Такой тип политического режима аргентинский политический исследователь Гильермо О’Доннел предложил называть «делегативной демократией».[16] Ее отличие от «представительной» в том, что она более «демократична», но менее «либеральна». В ней присутствует контроль «по вертикали» - лидер зависит от избравших его масс в большей степени, нежели многопартийная система без ярко выраженного национального лидера. Но именно поэтому в «делегативных демократиях», согласно О’Доннелу, значительно слабее то, что он называет «республиканским измерением». То есть «горизонтальный контроль» над президентом со стороны остальных политических институтов.
Стоит заметить, что применение типологии О’Доннела к российской ситуации ограничено одним существенным моментом. Он изучал этот феномен на материале в основном латиноамериканских авторитарных диктатур и популярных лидеров, которые воспринимали свое избрание как «миссию». Как дарованное непосредственно народом право управлять по своему разумению. Между тем нельзя забывать, что наш президент по Основному закону, принятому всенародным голосованием, обязан определять основные направления внутренней и внешней политики. Иными словами «делегативность» имеет конституционный статус, а вовсе не есть результат интерпретации своего избрания президентом.

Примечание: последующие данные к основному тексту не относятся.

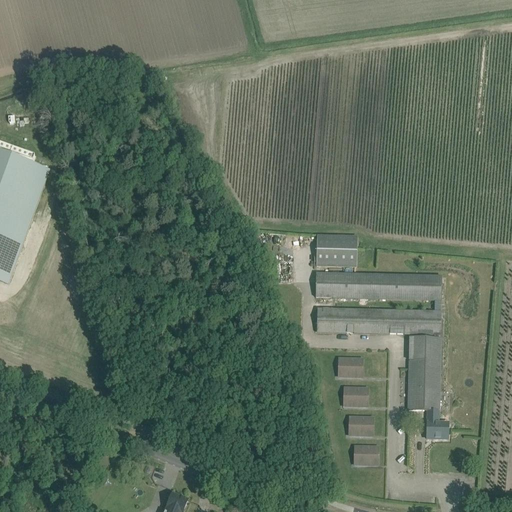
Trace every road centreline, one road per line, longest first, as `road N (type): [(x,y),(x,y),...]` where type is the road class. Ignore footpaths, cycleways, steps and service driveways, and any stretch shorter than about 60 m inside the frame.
road 1 (tertiary): [(132,441),(311,511)]
road 2 (tertiary): [(132,441),(0,390)]
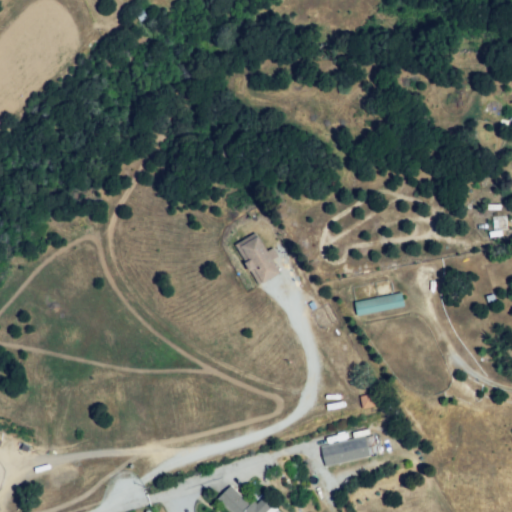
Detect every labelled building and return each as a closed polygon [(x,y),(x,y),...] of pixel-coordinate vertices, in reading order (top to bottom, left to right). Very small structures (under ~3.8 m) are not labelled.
[(235,249),(252,238),(275,277),(258,288),(235,249)] [(492,306),(487,298),(494,294),(499,303),(492,306)] [(361,321),(358,306),(406,295),(409,310),(361,321)] [(358,396),(361,408),(374,405),(371,393),(358,396)] [(324,471),(318,453),(372,435),(378,453),(324,471)] [(221,511),(213,505),(231,484),(263,511),(221,511)]
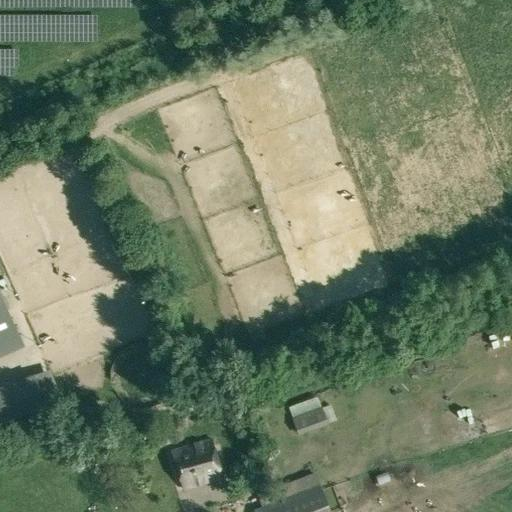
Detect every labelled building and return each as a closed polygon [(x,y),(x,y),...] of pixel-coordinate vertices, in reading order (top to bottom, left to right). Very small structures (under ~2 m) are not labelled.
[(0,353),(22,343),(0,293),(0,353)] [(47,402),(36,375),(35,373),(0,386),(0,422),(1,424),(49,406),(47,402)] [(321,407),(292,418),(299,435),(328,425),(321,407)] [(172,451),(183,489),(223,478),(212,440),(172,451)] [(258,496),(263,509),(320,485),(315,473),(258,496)] [(330,511),(320,485),(263,509),(256,511),(330,511)]
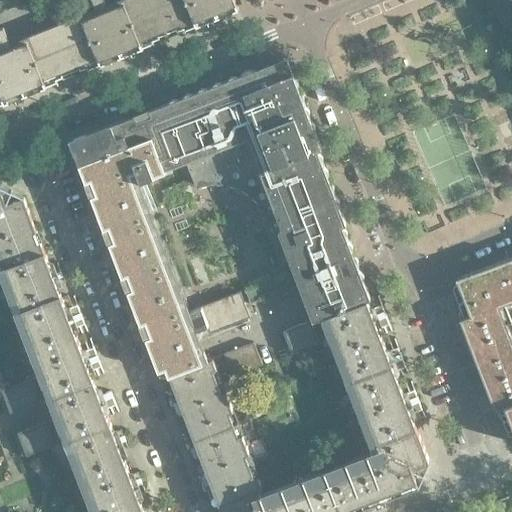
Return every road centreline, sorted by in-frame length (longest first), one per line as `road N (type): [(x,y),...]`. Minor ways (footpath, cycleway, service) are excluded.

Отчасти поэтому, отчасти по праву исторического первенства мне кажется более оправданным использовать в нашем случае то определение подобного рода режима, которое дал еще Макс Вебер. Исследуя тип режима, возникшего в послевоенной Германии, ставшей республикой в результате принятой в Веймаре конституции, он описал его как «плебисцитарную вождистскую демократию».[17] Этот термин содержит все основные компоненты такого типа режима, описывая одновременно и главных акторов, и основную процедуру, в рамках которой принимаются все решения.
И еще один момент, делающий этот термин более предпочтительным в сравнении с «делегативной демократией». О’Доннел сам косвенно признавал первенство Макса Вебера, когда говорил в своей статье о «плебисцитарных тенденциях» и подчеркивал, что «тенденция к созданию и укреплению демократических политических институтов более чем невелика при делегативной демократии». [18] Вебер же не был столь категоричен в предсказании будущего «плебисцитарной демократии». В его термине имеется лишь констатация наличной ситуации, а конечный выбор остается все-таки за самой «демократией».
У веберовского определения есть и наш отечественный конкурент – термин «управляемая демократия». На авторство здесь претендуют разные политологи, но мне он представляется еще менее удачным. Неявно предполагается, что просто «демократия» - это нечто неуправляемое. А раз добавляется «управляемость», то это демократию ограничивает. «Самоуправление народа» противопоставляется «управлению народом», хотя это категории из разных языков описания политической системы.
«Самоуправление народа» как синоним «демократии» означает только то, что «народу» никто насильственно не навязывает способов жизни, институтов и социальных практик. «Управление народом» означает только то, что в государстве, созданном этим народом, имеется власть, которая обладает мандатом народа на управление. И этот мандат подтверждается или отзывается в установленные сроки по установленным самим народом процедурам. Что и подтверждает демократический характер управления.
В первом смысле «демократия» понимается как ценность (и цель), а именно – как «свобода». Во втором – как инструмент (и средство) воплощения ценности в повседневную общественную практику. Смешение этих двух аспектов понятия «демократия» и делает добавления прилагательного «управляемая» научно некорректным.
В российском случае добавляется еще и конкретная цель политического процесса – осуществление модернизации, которое не может быть спонтанным. Модернизация имеет определенные параметры и завершается успешно лишь в том случае, когда создаются институты. По-русски – «устои», устойчивые практики взаимодействия людей во всех случаях, когда одни осуществляют функции власти, а другие подчиняются этой власти. Каковы должны быть эти институты? Это не вопрос теории. И тем более – не идеологии. Никто не вправе предъявлять суверенному народу требования устраивать свою политическую жизнь определенным образом. «Суверен» (учил апостол демократии Руссо) потому и суверен, что все, что он хочет – справедливо.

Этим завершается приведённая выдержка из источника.